One of the largest Asia-based asset management houses examines recent company data in Japan, a country that continues to battle its way from a multi-decade period of relatively sluggish growth.
Japanese equities have enjoyed – along with broader developed markets – a strong run this year, and one of the factors sometimes cited are government reforms making it easier for investors to hold company bosses to account, and push for improved returns on equity.
Recently-released third-quarter data on aggregate Japanese corporate profits showed a partial pause in long-run rising corporate governance; the overall pre-tax profit margin remained at its record highs, and almost double the level in 1989 when Japan’s property market crashed.
However, total profits have sunk in non-financial businesses, which raise several points of concerned, according to John Vail, chief global strategist, Nikko Asset Management, the Japanese firm. It oversees $182.7 billion of client assets.
Such caveats about a broadly improving picture have not yet dented a general run of equity performance. The MSCI Japan index of equities shows total returns of 22.6 per cent since the start of the year (capital gains plus reinvested dividends, calculated in dollars). For comparison, the MSCI World Index of developed countries’ shares shows a return of 20.3 per cent.
Nikkei AM said the non-financial firms’ performance is “all the more surprising” because the recent Japanese earnings season was “very good, even for non-manufacturers”.
The data that Nikkei AM uses covers unlisted firms, which may carry higher labour costs and shortages of labour inputs, and non-manufacturers are more labour-intensive than manufacturers.
Size appears not be an issue, the firm said. Small non-manufacturers did not suffer any more than large ones and for all sizes, on a four quarter average, non-manufacturers’ profits continued to rise from the same period a year earlier.
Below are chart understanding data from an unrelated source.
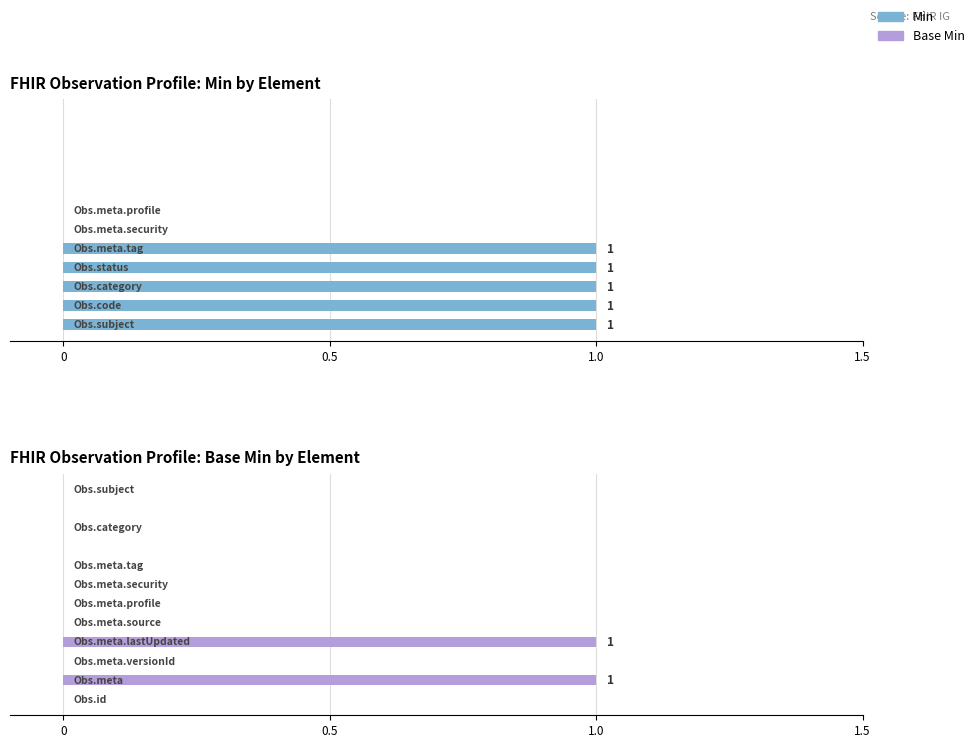

How many data points in Base Min are above 0?

2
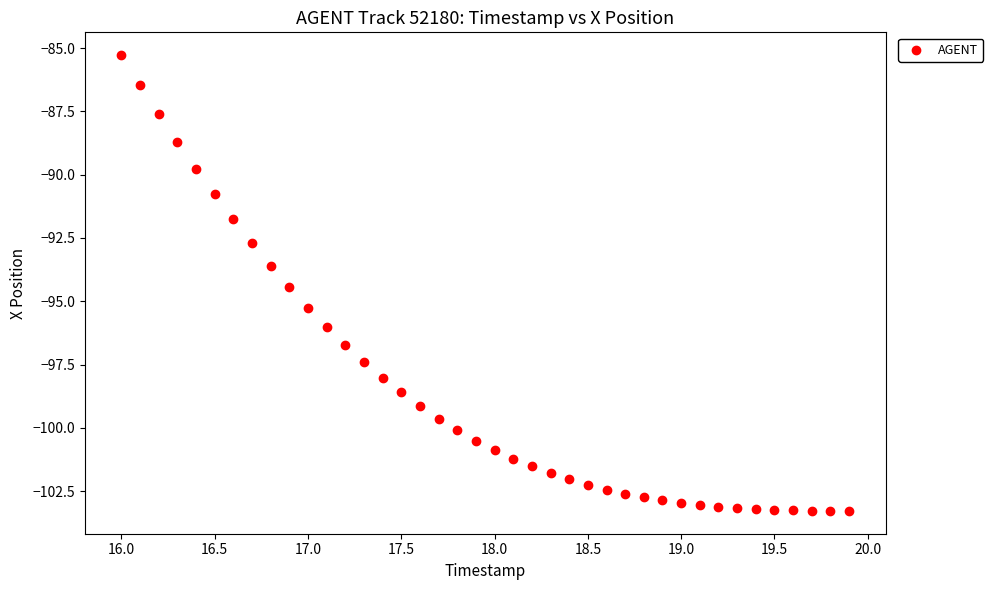

What is the range of Y values (max minus min)?

18.0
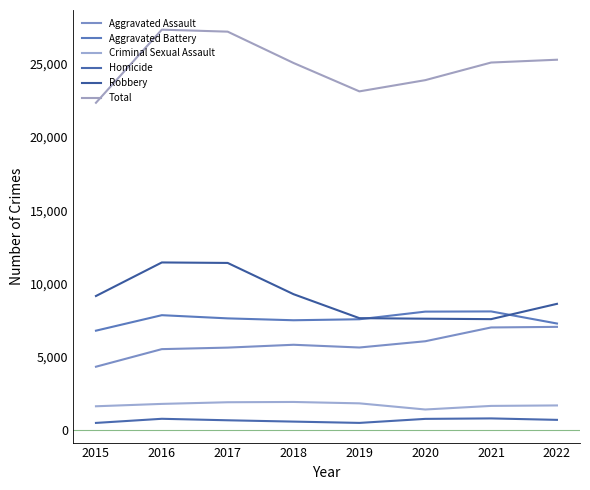

Rank the series at 2018 from highest to lowest value.

Total, Robbery, Aggravated Battery, Aggravated Assault, Criminal Sexual Assault, Homicide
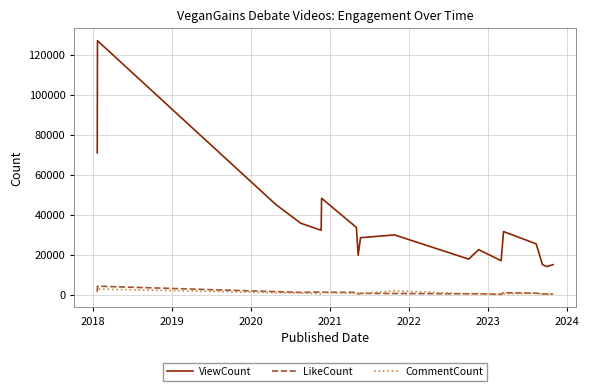

At how many categories does at least one series exceed 82174?

1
“We are sceptical that this is the beginning of a downturn in overall profit margins, although it seems likely that non-manufacturers’ will plateau for a while. Given that their profits are 50 per cent larger than manufacturers, it will be also difficult for overall profit margins to rise. Another important point is that given the stability of the Yen and the strong global economy, profit margins do not need to rise from their high level in order for profits to increase,” Nikkei AM continued.